STATED GOAL >>
Copy every one of the entries below line for line, leaving each one unchanged.

Source records >>
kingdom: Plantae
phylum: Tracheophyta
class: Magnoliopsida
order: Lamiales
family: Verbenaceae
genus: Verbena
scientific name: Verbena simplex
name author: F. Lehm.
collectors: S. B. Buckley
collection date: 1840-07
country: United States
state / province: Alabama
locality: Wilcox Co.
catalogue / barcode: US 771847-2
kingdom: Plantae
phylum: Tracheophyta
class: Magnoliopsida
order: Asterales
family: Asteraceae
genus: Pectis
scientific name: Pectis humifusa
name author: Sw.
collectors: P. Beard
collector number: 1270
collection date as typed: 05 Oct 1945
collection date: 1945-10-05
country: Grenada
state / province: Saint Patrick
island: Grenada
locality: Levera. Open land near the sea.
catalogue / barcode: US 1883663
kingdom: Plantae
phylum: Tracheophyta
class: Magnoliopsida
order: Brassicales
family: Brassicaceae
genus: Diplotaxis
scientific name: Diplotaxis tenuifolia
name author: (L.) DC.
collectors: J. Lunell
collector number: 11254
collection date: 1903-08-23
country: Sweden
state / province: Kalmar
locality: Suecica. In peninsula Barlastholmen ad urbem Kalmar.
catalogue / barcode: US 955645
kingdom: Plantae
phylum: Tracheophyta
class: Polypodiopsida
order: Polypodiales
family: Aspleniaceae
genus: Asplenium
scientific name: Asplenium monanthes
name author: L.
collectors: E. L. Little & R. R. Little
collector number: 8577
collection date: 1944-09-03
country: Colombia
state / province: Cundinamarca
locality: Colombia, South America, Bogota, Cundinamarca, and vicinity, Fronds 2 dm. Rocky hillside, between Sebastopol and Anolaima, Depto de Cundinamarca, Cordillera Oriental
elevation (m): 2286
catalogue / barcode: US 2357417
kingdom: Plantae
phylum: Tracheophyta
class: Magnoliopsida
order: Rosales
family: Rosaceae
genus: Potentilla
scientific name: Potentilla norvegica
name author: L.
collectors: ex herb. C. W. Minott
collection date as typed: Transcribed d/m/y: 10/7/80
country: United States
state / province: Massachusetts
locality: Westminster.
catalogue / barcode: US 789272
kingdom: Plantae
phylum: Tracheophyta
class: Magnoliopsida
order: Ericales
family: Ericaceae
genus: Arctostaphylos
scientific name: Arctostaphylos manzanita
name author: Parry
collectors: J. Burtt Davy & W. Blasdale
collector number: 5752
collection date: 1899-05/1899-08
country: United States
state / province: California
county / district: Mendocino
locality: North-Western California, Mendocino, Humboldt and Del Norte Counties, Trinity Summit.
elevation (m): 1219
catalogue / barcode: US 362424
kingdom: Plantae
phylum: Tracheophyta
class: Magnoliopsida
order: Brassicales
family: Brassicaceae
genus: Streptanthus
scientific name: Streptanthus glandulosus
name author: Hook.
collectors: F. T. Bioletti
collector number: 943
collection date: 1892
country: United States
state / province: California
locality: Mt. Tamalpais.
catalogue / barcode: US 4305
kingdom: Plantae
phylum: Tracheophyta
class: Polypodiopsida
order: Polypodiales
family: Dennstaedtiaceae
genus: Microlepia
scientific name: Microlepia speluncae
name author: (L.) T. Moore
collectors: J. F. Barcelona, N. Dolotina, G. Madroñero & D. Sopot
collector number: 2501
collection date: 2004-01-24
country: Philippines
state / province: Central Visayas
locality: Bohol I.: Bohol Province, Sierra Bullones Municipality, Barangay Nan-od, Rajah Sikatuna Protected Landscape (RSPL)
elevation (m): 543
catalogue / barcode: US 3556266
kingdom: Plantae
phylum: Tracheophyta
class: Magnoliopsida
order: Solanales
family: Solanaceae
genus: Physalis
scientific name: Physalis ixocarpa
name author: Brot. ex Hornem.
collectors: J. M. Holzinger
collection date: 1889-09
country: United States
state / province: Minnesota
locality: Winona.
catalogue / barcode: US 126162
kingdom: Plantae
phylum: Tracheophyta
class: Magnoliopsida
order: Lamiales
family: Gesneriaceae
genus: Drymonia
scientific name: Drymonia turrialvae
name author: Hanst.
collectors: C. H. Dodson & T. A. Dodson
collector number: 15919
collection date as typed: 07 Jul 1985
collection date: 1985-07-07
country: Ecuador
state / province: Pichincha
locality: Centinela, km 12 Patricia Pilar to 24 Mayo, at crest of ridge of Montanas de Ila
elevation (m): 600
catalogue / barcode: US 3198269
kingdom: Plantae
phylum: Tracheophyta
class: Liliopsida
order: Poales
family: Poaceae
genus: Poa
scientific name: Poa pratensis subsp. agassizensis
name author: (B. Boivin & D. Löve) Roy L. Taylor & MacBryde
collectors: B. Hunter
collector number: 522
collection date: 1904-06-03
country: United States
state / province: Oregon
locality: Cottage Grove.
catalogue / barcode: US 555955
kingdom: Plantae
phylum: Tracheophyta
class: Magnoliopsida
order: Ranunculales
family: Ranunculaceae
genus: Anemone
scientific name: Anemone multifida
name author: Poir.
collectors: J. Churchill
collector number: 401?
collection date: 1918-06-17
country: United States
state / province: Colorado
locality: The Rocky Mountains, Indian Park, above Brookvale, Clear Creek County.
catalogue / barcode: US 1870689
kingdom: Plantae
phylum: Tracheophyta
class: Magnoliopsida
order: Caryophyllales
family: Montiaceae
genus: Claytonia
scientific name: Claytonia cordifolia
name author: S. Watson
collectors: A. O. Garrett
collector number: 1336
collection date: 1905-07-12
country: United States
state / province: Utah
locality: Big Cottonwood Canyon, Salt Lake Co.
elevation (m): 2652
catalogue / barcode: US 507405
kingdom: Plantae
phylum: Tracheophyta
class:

SOLUTION FOR THIS EXERCISE >>
kingdom: Plantae
phylum: Tracheophyta
class: Magnoliopsida
order: Lamiales
family: Verbenaceae
genus: Verbena
scientific name: Verbena simplex
name author: F. Lehm.
collectors: S. B. Buckley
collection date: 1840-07
country: United States
state / province: Alabama
locality: Wilcox Co.
catalogue / barcode: US 771847-2
kingdom: Plantae
phylum: Tracheophyta
class: Magnoliopsida
order: Asterales
family: Asteraceae
genus: Pectis
scientific name: Pectis humifusa
name author: Sw.
collectors: P. Beard
collector number: 1270
collection date as typed: 05 Oct 1945
collection date: 1945-10-05
country: Grenada
state / province: Saint Patrick
island: Grenada
locality: Levera. Open land near the sea.
catalogue / barcode: US 1883663
kingdom: Plantae
phylum: Tracheophyta
class: Magnoliopsida
order: Brassicales
family: Brassicaceae
genus: Diplotaxis
scientific name: Diplotaxis tenuifolia
name author: (L.) DC.
collectors: J. Lunell
collector number: 11254
collection date: 1903-08-23
country: Sweden
state / province: Kalmar
locality: Suecica. In peninsula Barlastholmen ad urbem Kalmar.
catalogue / barcode: US 955645
kingdom: Plantae
phylum: Tracheophyta
class: Polypodiopsida
order: Polypodiales
family: Aspleniaceae
genus: Asplenium
scientific name: Asplenium monanthes
name author: L.
collectors: E. L. Little & R. R. Little
collector number: 8577
collection date: 1944-09-03
country: Colombia
state / province: Cundinamarca
locality: Colombia, South America, Bogota, Cundinamarca, and vicinity, Fronds 2 dm. Rocky hillside, between Sebastopol and Anolaima, Depto de Cundinamarca, Cordillera Oriental
elevation (m): 2286
catalogue / barcode: US 2357417
kingdom: Plantae
phylum: Tracheophyta
class: Magnoliopsida
order: Rosales
family: Rosaceae
genus: Potentilla
scientific name: Potentilla norvegica
name author: L.
collectors: ex herb. C. W. Minott
collection date as typed: Transcribed d/m/y: 10/7/80
country: United States
state / province: Massachusetts
locality: Westminster.
catalogue / barcode: US 789272
kingdom: Plantae
phylum: Tracheophyta
class: Magnoliopsida
order: Ericales
family: Ericaceae
genus: Arctostaphylos
scientific name: Arctostaphylos manzanita
name author: Parry
collectors: J. Burtt Davy & W. Blasdale
collector number: 5752
collection date: 1899-05/1899-08
country: United States
state / province: California
county / district: Mendocino
locality: North-Western California, Mendocino, Humboldt and Del Norte Counties, Trinity Summit.
elevation (m): 1219
catalogue / barcode: US 362424
kingdom: Plantae
phylum: Tracheophyta
class: Magnoliopsida
order: Brassicales
family: Brassicaceae
genus: Streptanthus
scientific name: Streptanthus glandulosus
name author: Hook.
collectors: F. T. Bioletti
collector number: 943
collection date: 1892
country: United States
state / province: California
locality: Mt. Tamalpais.
catalogue / barcode: US 4305
kingdom: Plantae
phylum: Tracheophyta
class: Polypodiopsida
order: Polypodiales
family: Dennstaedtiaceae
genus: Microlepia
scientific name: Microlepia speluncae
name author: (L.) T. Moore
collectors: J. F. Barcelona, N. Dolotina, G. Madroñero & D. Sopot
collector number: 2501
collection date: 2004-01-24
country: Philippines
state / province: Central Visayas
locality: Bohol I.: Bohol Province, Sierra Bullones Municipality, Barangay Nan-od, Rajah Sikatuna Protected Landscape (RSPL)
elevation (m): 543
catalogue / barcode: US 3556266
kingdom: Plantae
phylum: Tracheophyta
class: Magnoliopsida
order: Solanales
family: Solanaceae
genus: Physalis
scientific name: Physalis ixocarpa
name author: Brot. ex Hornem.
collectors: J. M. Holzinger
collection date: 1889-09
country: United States
state / province: Minnesota
locality: Winona.
catalogue / barcode: US 126162
kingdom: Plantae
phylum: Tracheophyta
class: Magnoliopsida
order: Lamiales
family: Gesneriaceae
genus: Drymonia
scientific name: Drymonia turrialvae
name author: Hanst.
collectors: C. H. Dodson & T. A. Dodson
collector number: 15919
collection date as typed: 07 Jul 1985
collection date: 1985-07-07
country: Ecuador
state / province: Pichincha
locality: Centinela, km 12 Patricia Pilar to 24 Mayo, at crest of ridge of Montanas de Ila
elevation (m): 600
catalogue / barcode: US 3198269
kingdom: Plantae
phylum: Tracheophyta
class: Liliopsida
order: Poales
family: Poaceae
genus: Poa
scientific name: Poa pratensis subsp. agassizensis
name author: (B. Boivin & D. Löve) Roy L. Taylor & MacBryde
collectors: B. Hunter
collector number: 522
collection date: 1904-06-03
country: United States
state / province: Oregon
locality: Cottage Grove.
catalogue / barcode: US 555955
kingdom: Plantae
phylum: Tracheophyta
class: Magnoliopsida
order: Ranunculales
family: Ranunculaceae
genus: Anemone
scientific name: Anemone multifida
name author: Poir.
collectors: J. Churchill
collector number: 401?
collection date: 1918-06-17
country: United States
state / province: Colorado
locality: The Rocky Mountains, Indian Park, above Brookvale, Clear Creek County.
catalogue / barcode: US 1870689
kingdom: Plantae
phylum: Tracheophyta
class: Magnoliopsida
order: Caryophyllales
family: Montiaceae
genus: Claytonia
scientific name: Claytonia cordifolia
name author: S. Watson
collectors: A. O. Garrett
collector number: 1336
collection date: 1905-07-12
country: United States
state / province: Utah
locality: Big Cottonwood Canyon, Salt Lake Co.
elevation (m): 2652
catalogue / barcode: US 507405
kingdom: Plantae
phylum: Tracheophyta
class:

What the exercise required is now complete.